I've stayed in Sorento and done both on the same day. It's a lot of walking so you may end up carrying a 6 year old. It was also a full day trip. We left Sorento early and first went to Herculaneum, then Pompeii, and didn't get back until it was dark. Highly recommended.

Also keep in mind that the train (Sorento<->Naples) is rather (in)famous for pick pockets, though we didn't have any issues.

I did both in one day and it was very tiring (and I'm in my 20s). Herculaneum is small enough that anyone without mobility issues can do it, but Pompeii is quite large.

I also went to the volcano and the hike is about 3/4 of a mile and moderately steep. If your children are active they should be able to handle it, but the key is to wear shoes with good traction. Also they sell wine at the top, which is nice :)

I spent 6-8 hours in Pompeii and 4-5 hours in Herculaneum. If you chop down you can see Pompeii in 2-4 hours as well, but then you would miss out the immersion in ancient culture. So I wouldn't recommend visiting both at the same day.

Mind boggling to me is that what we see of Herculaneum is less than a third of what is buried. The rest is under the city and they're afraid excavating it may cause problems (drainage related I believe).

I found this part to be extremely interesting.

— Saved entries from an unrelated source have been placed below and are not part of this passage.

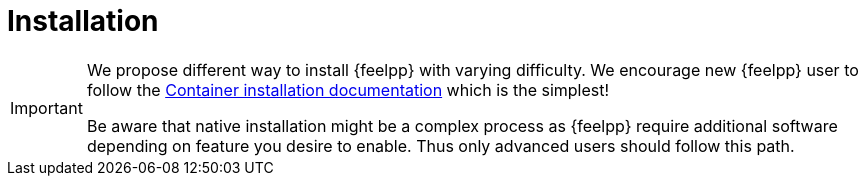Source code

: = Installation

[IMPORTANT]
====
We propose different way to install {feelpp} with varying difficulty.
We encourage new {feelpp} user to follow the xref:ROOT:install/containers.adoc[Container installation documentation] which is the simplest!

Be aware that native installation might be a complex process as {feelpp} require
additional software depending on feature you desire to enable. Thus only advanced
users should follow this path.
====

> Scratched lightly, but legibly, on an unfinished wall of a house that was being refurbished when the volcano blew is a banal notation in charcoal: “in [d]ulsit pro masumis esurit[ions],” which roughly translates as “he binged on food.” While not listing a year, the graffito, likely scrawled by a builder, cites “XVI K Nov”—the 16th day before the first of November on the ancient calendar, or October 17 on the modern one. That’s nearly two months after August 24, the fatal eruption’s official date, which originated with a letter by Pliny the Younger, an eyewitness to the catastrophe, to the Roman historian Tacitus 25 years later and transcribed over the centuries by monks.

> Massimo Osanna, Pompeii’s general director and mastermind of the project, is convinced that the notation was idly doodled a week before the blast. “This spectacular find finally allows us to date, with confidence, the disaster,” he says. “It reinforces other clues pointing to an autumn eruption: unripe pomegranates, heavy clothing found on bodies, wood-burning braziers in homes, wine from the harvest in sealed jars. When you reconstruct the daily life of this vanished community, two months of difference are important. We now have the lost piece of a jigsaw puzzle.”

Inscription: https://thumbs-prod.si-cdn.com/b-AKU2VJ_IfsLSz6vS4uxPtuRAQ=/...

I can picture the situation. A construction worker is annoyed because their coworker is off eating and not helping construct a wall. The construction worker vents their frustration by doodling on the unfinished wall. That doodle lasts 2000 years and helps archeologists determine when Mount Vesuvius eruption occurred.

Is the Getty Villa built at a 1:1 scale with the original? Because it's impressively big.